Academic and political activist

Manshour Varasteh (منشور وارسته) is an academic author, researcher, and political activist. He serves as a member of the National Council of Resistance of Iran, appearing in several of the group's broadcasts.

==Formative years and education==
As a political activist during Pahlavi dynasty, he was detained by SAVAK. After release, he began to study the organized anti-shah resistance becoming familiar with Massoud Rajavi's People's Mujahedin of Iran. Until the 1979 Revolution and down fall of Pahlavi dynasty in Iran, he was barred from leaving the country. After the revolution, he was involved in promoting human rights through NGO's. Due to his activities he was forced to leave Iran in 1981 and has been living in exile ever since.

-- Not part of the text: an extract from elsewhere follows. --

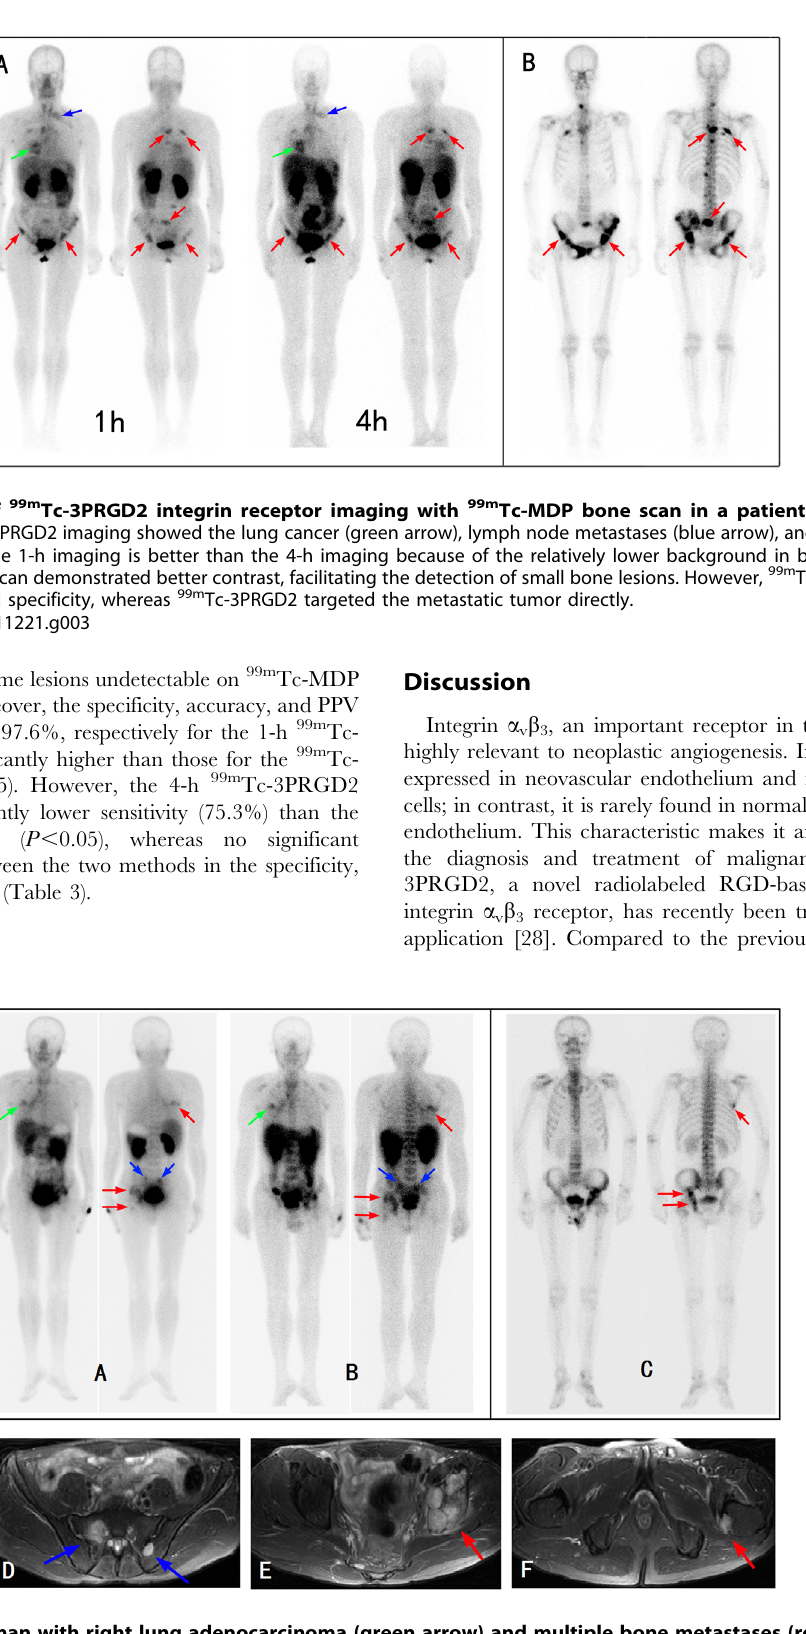
Figure 4. A 48 year-old man with right lung adenocarcinoma (green arrow) and multiple bone metastases (red and blue arrows). 99m Tc-3PRGD2 scans showed two more bone metastases (blue arrows) than the 99m Tc-MDP bone scan. The lesions were confirmed by MRI (lower row). A: 1-h 99m Tc-3PRGD2, B: 4-h 99m Tc-3PRGD2, C: 99m Tc-MDP, D–F: MRI.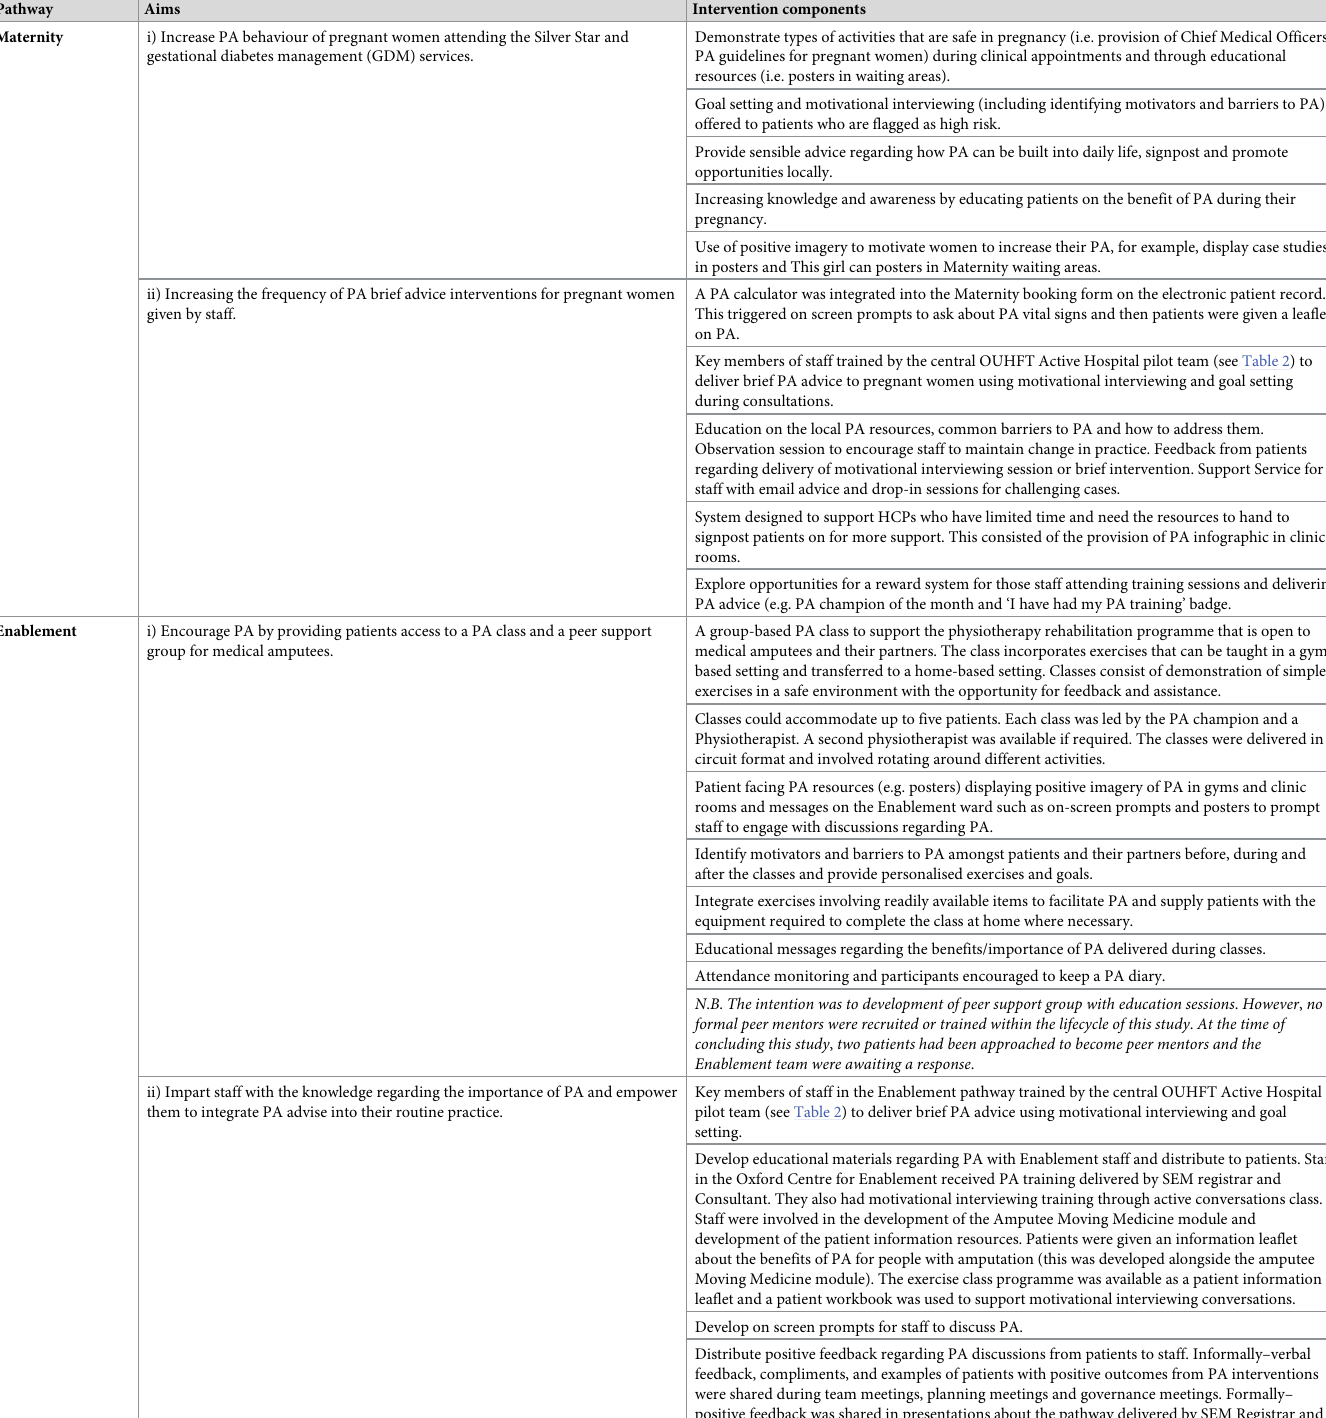
Table 1. Overview of the aims and intervention components for each of the four clinical pathways involved in the Active Hospital pilot at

By 1990, he got his PhD in International Politics from The University of Wales/Aberystwyth.

==Publications==
Varasteh has published books in English and Persian which included:
- Iran and International Community.
- The Mullah's nightmare (in Persian).
- Ascent and Descent of Marxist forces in Contemporary Iran.
- Iran's National Security Doctrine, From Khatami to Ahmadinejad (in Persian).
- Understanding Iran's National Security Doctrine, New Millennium.
- Against all odds (in Persian).
- Foundation of democracy in free Iran (in Persian).